The number of vertebrae in mammals is highly limited. In the neck, it is constrained to seven in all of the ~ 6400 species except sloths and manatees [1, 2]. Similarly, the number of dorsal vertebrae (sum of thoracic and lumbar vertebrae) is limited to 19 or 20 in the majority of mammals [2, 3]. Thus, nearly all mammals have 26 or 27 presacral vertebrae (PSV, sum of cervical, thoracic and lumbar number). As vertebrae derive from somites, the number of (trunk) somites is accordingly conservative across mammals, too. This contrasts with birds and reptiles in which PSV number as well as the number within the individual vertebral regions is highly variable (e.g., [4]). It has been suggested that a combination of developmental and biomechanical innovations set the meristic constraint very early in mammalian evolution [3, 5]. Nevertheless, there are few lineages that broke these constraints and evolved an increased number of dorsal (and thus presacral) vertebrae: elephants (23–24 dorsal vertebrae), hyraxes (28–31), sea cows (24), golden moles (22–24, these four lineages are part of the Afrotheria), horses and rhinos (perissodactyls, 22–24), and Hero shrews (22–25; [6, 7]). As already the increase of one or two vertebrae is extremely rare among most mammals, these taxa represent significant trunk elongations among mammals.

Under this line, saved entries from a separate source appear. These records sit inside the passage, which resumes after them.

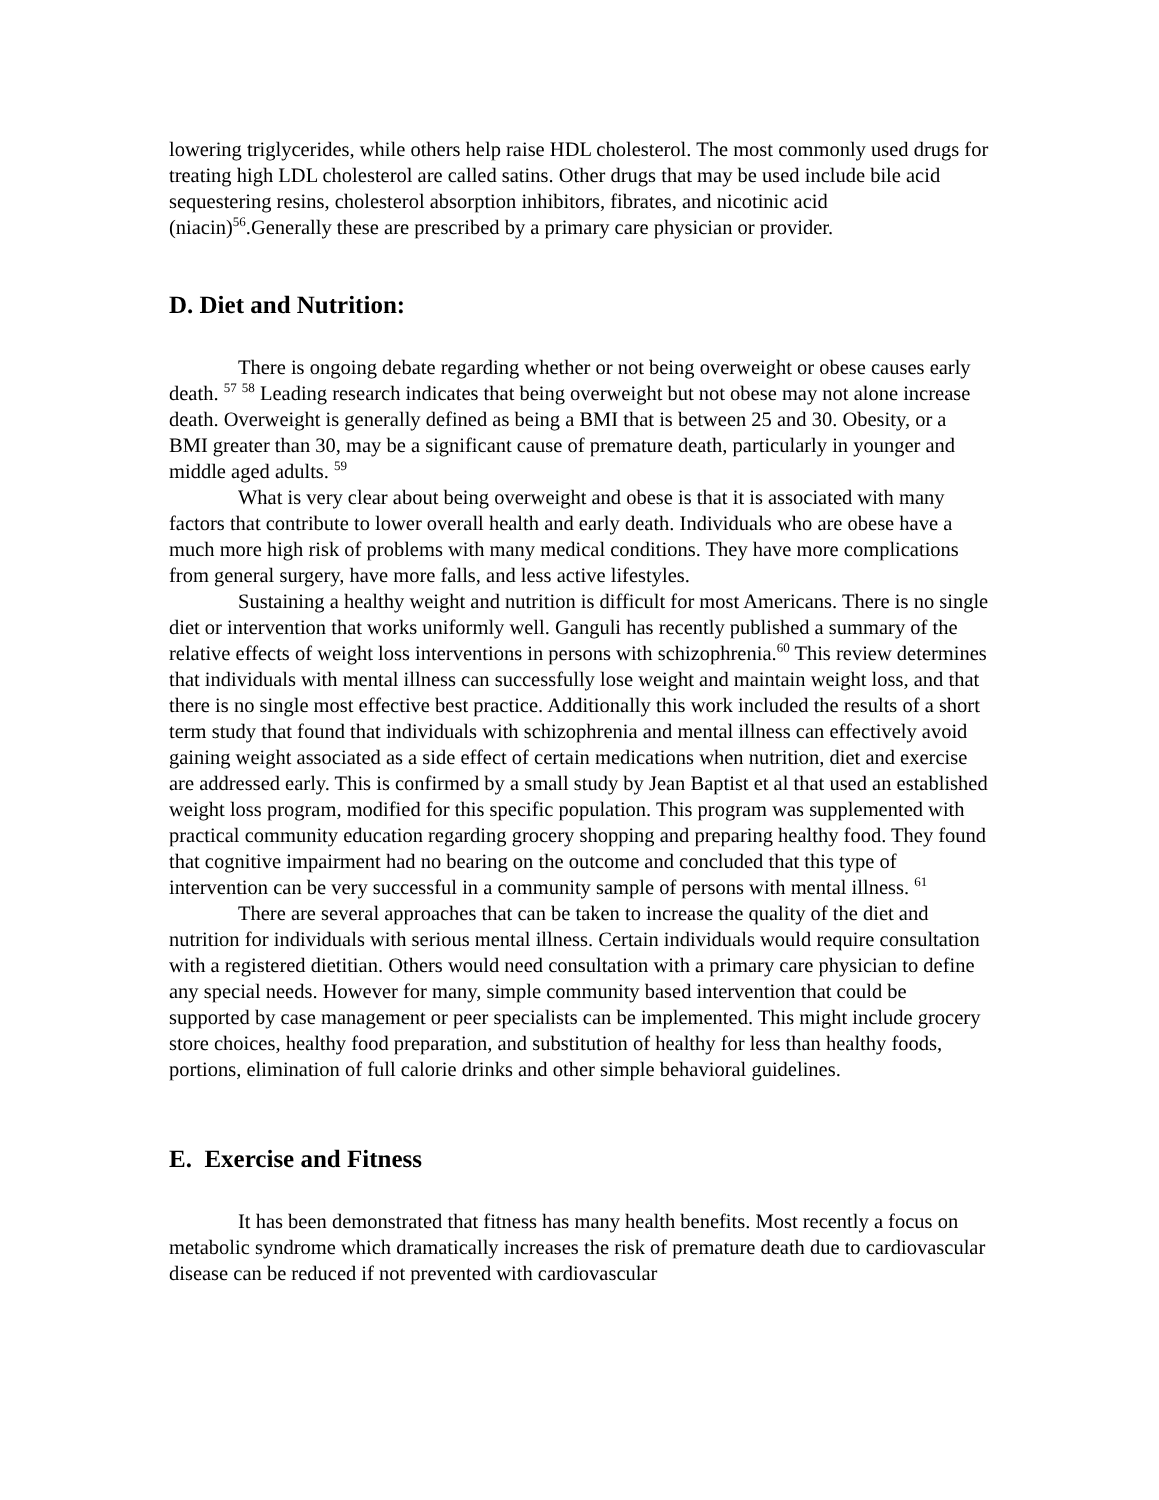lowering triglycerides, while others help raise HDL cholesterol. The most commonly used drugs for treating high LDL cholesterol are called satins. Other drugs that may be used include bile acid sequestering resins, cholesterol absorption inhibitors, fibrates, and nicotinic acid (niacin)<sup>56</sup>.Generally these are prescribed by a primary care physician or provider.
D. Diet and Nutrition:
There is ongoing debate regarding whether or not being overweight or obese causes early death. <sup>57</sup> <sup>58</sup> Leading research indicates that being overweight but not obese may not alone increase death. Overweight is generally defined as being a BMI that is between 25 and 30. Obesity, or a BMI greater than 30, may be a significant cause of premature death, particularly in younger and middle aged adults. <sup>59</sup>
What is very clear about being overweight and obese is that it is associated with many factors that contribute to lower overall health and early death. Individuals who are obese have a much more high risk of problems with many medical conditions. They have more complications from general surgery, have more falls, and less active lifestyles.
Sustaining a healthy weight and nutrition is difficult for most Americans. There is no single diet or intervention that works uniformly well. Ganguli has recently published a summary of the relative effects of weight loss interventions in persons with schizophrenia.<sup>60</sup> This review determines that individuals with mental illness can successfully lose weight and maintain weight loss, and that there is no single most effective best practice. Additionally this work included the results of a short term study that found that individuals with schizophrenia and mental illness can effectively avoid gaining weight associated as a side effect of certain medications when nutrition, diet and exercise are addressed early. This is confirmed by a small study by Jean Baptist et al that used an established weight loss program, modified for this specific population. This program was supplemented with practical community education regarding grocery shopping and preparing healthy food. They found that cognitive impairment had no bearing on the outcome and concluded that this type of intervention can be very successful in a community sample of persons with mental illness. <sup>61</sup>
There are several approaches that can be taken to increase the quality of the diet and nutrition for individuals with serious mental illness. Certain individuals would require consultation with a registered dietitian. Others would need consultation with a primary care physician to define any special needs. However for many, simple community based intervention that could be supported by case management or peer specialists can be implemented. This might include grocery store choices, healthy food preparation, and substitution of healthy for less than healthy foods, portions, elimination of full calorie drinks and other simple behavioral guidelines.
E. Exercise and Fitness
It has been demonstrated that fitness has many health benefits. Most recently a focus on metabolic syndrome which dramatically increases the risk of premature death due to cardiovascular disease can be reduced if not prevented with cardiovascular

Somites (as the developmental precursors of vertebrae) are formed in early development via the process of somitogenesis. During somitogenesis, a pair of somites buds off from the paraxial, presomitic mesoderm every two hours in mouse embryos, suggesting that somite segmentation is controlled by a biological clock with a two-hour cycle [8, 9]. The process of somitogenesis has been formalized in a theoretical model – the ‘clock and wavefront’ model [10]. In this model, temporal and spatial information are integrated and determine somite boundaries. Spatial information is provided by the wavefront of Fgf expression which continuously regresses in the posterior direction according to the posterior elongation of the body axis [11, 12]. Temporal information is generated by a traveling wave of cyclic activation/expression of oscillator genes from posterior to anterior [11, 12]. When oscillator expression and wavefront meet, somites are periodically generated. Thus, the period for the formation of one somite and the size of each somite are defined by the period of the oscillator and the distance that the wavefront moves during one cycle of the oscillation, respectively.
The basic helix-loop-helix factor Hes7 is a key effector of Notch signaling during somitogenesis. Its expression follows a two-hour oscillatory cycle controlled by negative feedback and each cycle of Hes7 expression coincides with the generation of each pair of somites [13]. This Hes7 oscillation is proposed to be the molecular basis for the somite segmentation clock [13–15]. An important aspect of the negative feedback control is the transcriptional delay between the pre-mRNA and the final protein due to the transcription, splicing, translation, and transport of the mRNA [13, 15–20]. The transcriptional delay of a gene is suggested to be affected by its number of introns that have to be removed during splicing. Variation in intron number would lead to variation in mRNA maturation time and, thus, in transcriptional delay. Using transgenic mice, Harima and colleagues [21] showed that reducing the number of introns from three (wild-type condition) to two or one within the Hes7 gene actually shortens the delay and results in the acceleration of both Hes7 oscillation and somite segmentation. This eventually led to an increase in the number of somites and vertebrae in the cervical and upper thoracic region, thus increasing total PSV number. Their results suggested that the number of introns is important for the appropriate tempo of oscillatory expression and that Hes7 is a key regulator of the pace of the segmentation clock [16, 21]. Variation in Hes7 intron number could therefore be a potential evolutionary mechanism for varying PSV number across mammals. In order to test this hypothesis, we inferred Hes7 intron number from published genomes across mammals with varying PSV number.